Yesterday was StrongOpinions' 18th birthday. We celebrated it by going for a tattoo (her, not me, since wrinkles and tattos don't look so good together). At 18, she could have gone without me, since in this state that is the age where parental permission isn't required. She had told us - note the told, not asked - that she was going to get a small tattoo when she turned 18, and she was true to her word. Curiosity and soldarity made me go, too.
She and I and her friend BettyBoop went to Rick's Tattoo Parlor, where everyone has vast quantities of ink inscribed into their skin. Some of their tattoos are describable in this space (hearts, flowers, Celtic armbands) and some are not. SO had decided on what she wanted a year ago: "Sapere aude" in script, on her forearm.
The Latin phrase is variously translated as "Dare to learn" or "Dare to be wise" or "Dare to know." The translation she likes best, however, is "Dare to seek the truth." She wanted it there so she could see it regularly and it would remind her of what is important.
It's from Immanuel Kant's essay "What is Enlightenment?"
So how did I end up with an 18 y.o. daughter who gets a tattoo of a phrase from Immanuel Kant on her arm?
PH suggested one for the other arm, which seems an appropriate counterbalance: "Mundus vult decipit." Translation: The world wants to be deceived.
She's thinking about it, but wants the pain of the first one to fade from her mind first. "Sapere aude" is only two words. PH's suggestion is a lot more tattooing. Ouch.
After the tattooing, I came home to finish some work around the house before going to St P's for the celebration of the Rector's 25th anniversary of ordination. The parish's gift to him after the celebration of the Eucharist was a set of books from the Hakluyt Society, scholarly tomes on maritime history, nautical travels, discovery etc.
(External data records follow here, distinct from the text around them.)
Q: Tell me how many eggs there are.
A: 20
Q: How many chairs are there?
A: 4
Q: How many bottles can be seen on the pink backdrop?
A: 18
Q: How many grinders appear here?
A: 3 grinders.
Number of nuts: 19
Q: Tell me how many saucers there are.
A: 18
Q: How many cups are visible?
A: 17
The only more perfect gift for him might have been some first editions of mid-19th century philosophers or theologians.
The homilist, an old friend of the Rector's, mentioned his scholarly bent at length, talking about his dissertation title, which was itself complicated, never mind the content of the thing. We tease him a bit about his ability to go off on scholarly tangents even in the most mundane conversations. Nevertheless, we respect his brilliant mind and his breadth and depth of knowledge.
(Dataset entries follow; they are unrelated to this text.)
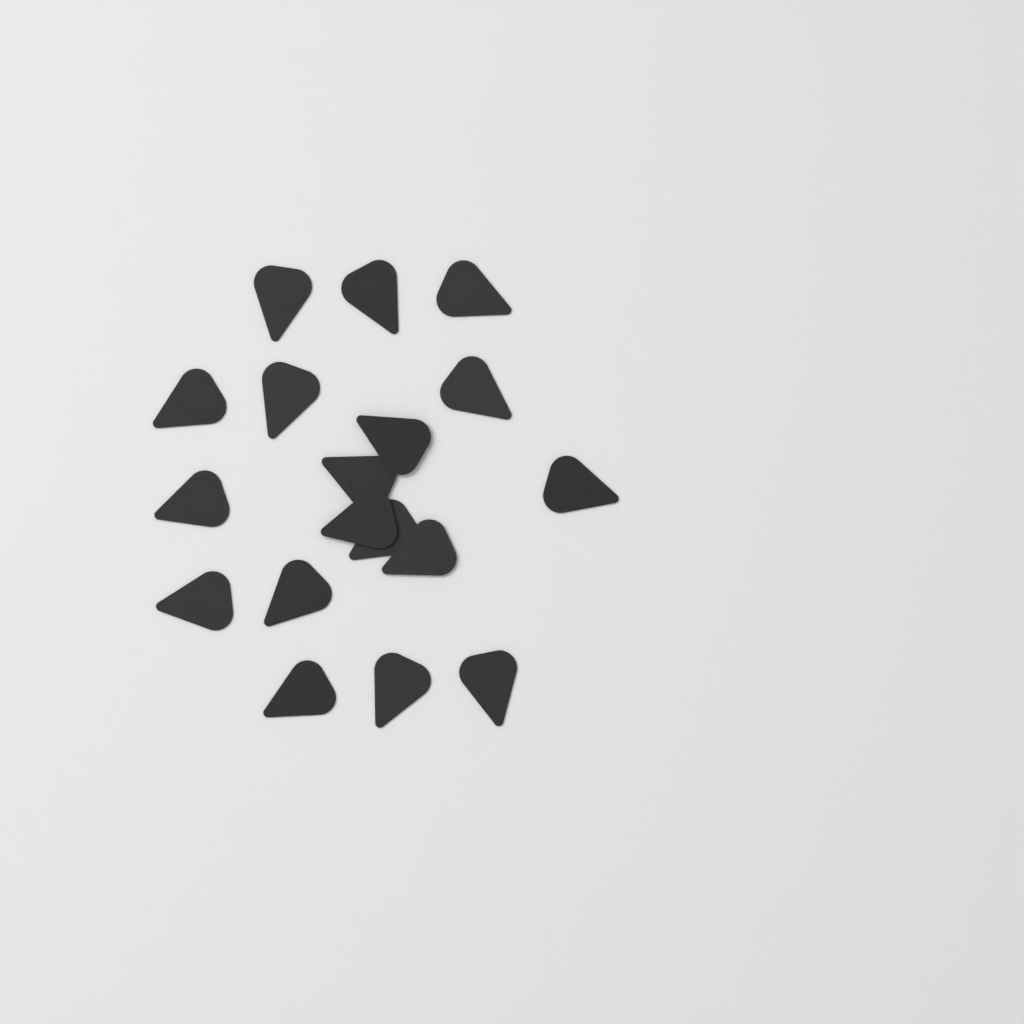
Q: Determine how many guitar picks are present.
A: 18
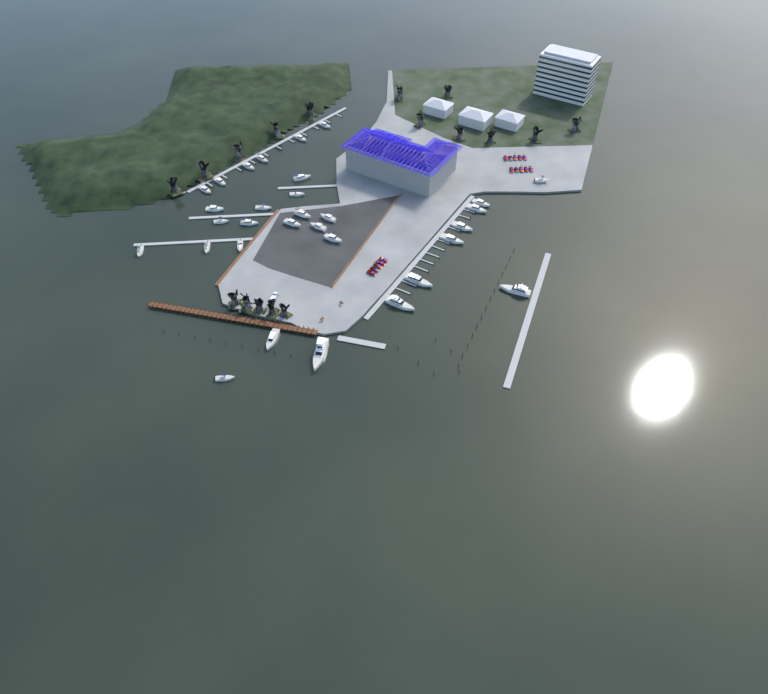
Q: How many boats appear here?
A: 31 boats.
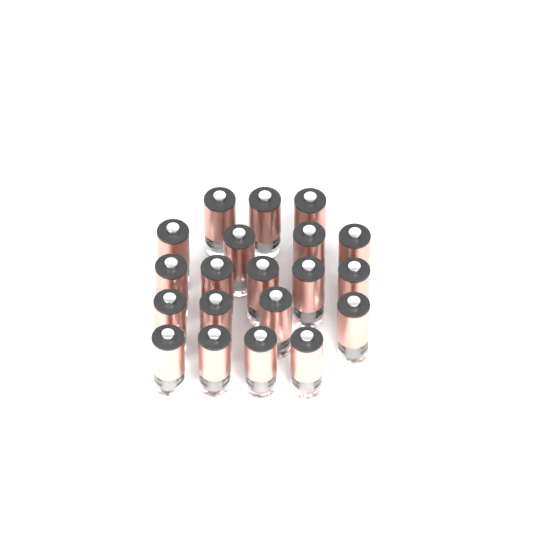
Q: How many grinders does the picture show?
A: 20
When he was SO's age, it would have never occurred to him to get a tattoo saying "Sapere aude." Yet he has lived his life daring to seek truth, daring to know, daring to learn.
There's a lesson there for me, who tries so hard - sometimes too hard - to get the acclaim of those above me by being the best. It's about the learning and the daring, not about the grade.
Happy Birthday, StrongOpinions. Happy Anniversary, Rector. Thank you both for being my teachers in both conventional and unconventional ways. Remind me when I need it that it's the learning that's the thing, not the applause.